= Beginning of Section =

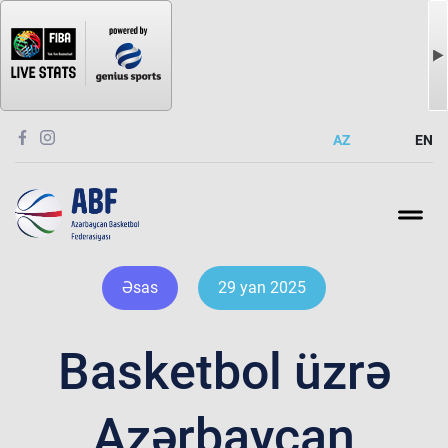
AZ
EN
Əsas
29 yan 2025
Basketbol üzrə
Azərbaycan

= End of Section =

▸ **What the task asks**:
Only the pictures stay behind; copy everything else in the records above exactly.

▸ **Response to this exercise**:
AZ
EN
Əsas
29 yan 2025
Basketbol üzrə
Azərbaycan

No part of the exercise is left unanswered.